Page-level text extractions
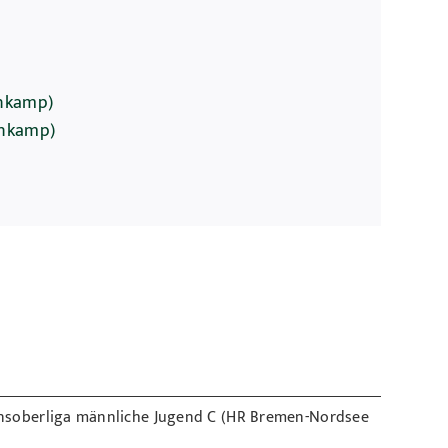
enkamp)
enkamp)
nsoberliga männliche Jugend C (HR Bremen-Nordsee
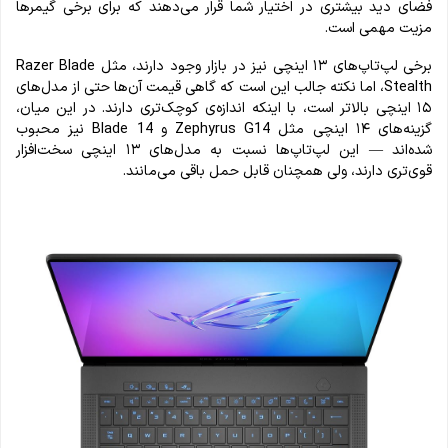
فضای دید بیشتری در اختیار شما قرار می‌دهند که برای برخی گیمرها
مزیت مهمی است.
برخی لپ‌تاپ‌های ۱۳ اینچی نیز در بازار وجود دارند، مثل Razer Blade
Stealth، اما نکته جالب این است که گاهی قیمت آن‌ها حتی از مدل‌های
۱۵ اینچی بالاتر است، با اینکه اندازه‌ی کوچک‌تری دارند. در این میان،
گزینه‌های ۱۴ اینچی مثل Zephyrus G14 و Blade 14 نیز محبوب
شده‌اند — این لپ‌تاپ‌ها نسبت به مدل‌های ۱۳ اینچی سخت‌افزار
قوی‌تری دارند، ولی همچنان قابل حمل باقی می‌مانند.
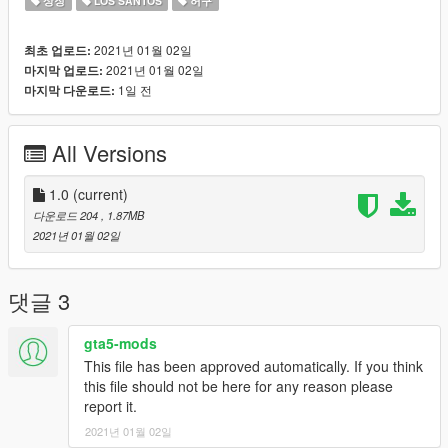
상징
LOS SANTOS
허구
2021년 01월 02일
최초 업로드:
2021년 01월 02일
마지막 업로드:
1일 전
마지막 다운로드:
All Versions
1.0
(current)
다운로드 204
, 1.87MB
2021년 01월 02일
댓글 3
gta5-mods
This file has been approved automatically. If you think
this file should not be here for any reason please
report it.
2021년 01월 02일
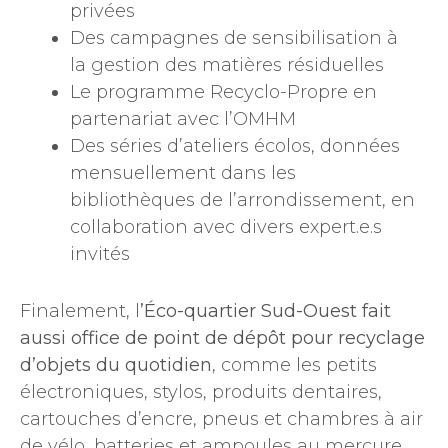
privées
Des campagnes de sensibilisation à
la gestion des matières résiduelles
Le programme Recyclo-Propre en
partenariat avec l’OMHM
Des séries d’ateliers écolos, données
mensuellement dans les
bibliothèques de l’arrondissement, en
collaboration avec divers expert.e.s
invités
Finalement, l
’Éco-quartier Sud-Ouest fait
aussi office de point de dépôt pour recyclage
d’objets du quotidien
, comme les petits
électroniques, stylos, produits dentaires,
cartouches d’encre, pneus et chambres à air
de vélo, batteries et ampoules au mercure.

## [TO-DO ITEM]
Gather every line above that contains the word "اینچی", treating uppercase and lowercase as different.

## [TASK OUTPUT]
برخی لپ‌تاپ‌های ۱۳ اینچی نیز در بازار وجود دارند، مثل Razer Blade
۱۵ اینچی بالاتر است، با اینکه اندازه‌ی کوچک‌تری دارند. در این میان،
گزینه‌های ۱۴ اینچی مثل Zephyrus G14 و Blade 14 نیز محبوب
شده‌اند — این لپ‌تاپ‌ها نسبت به مدل‌های ۱۳ اینچی سخت‌افزار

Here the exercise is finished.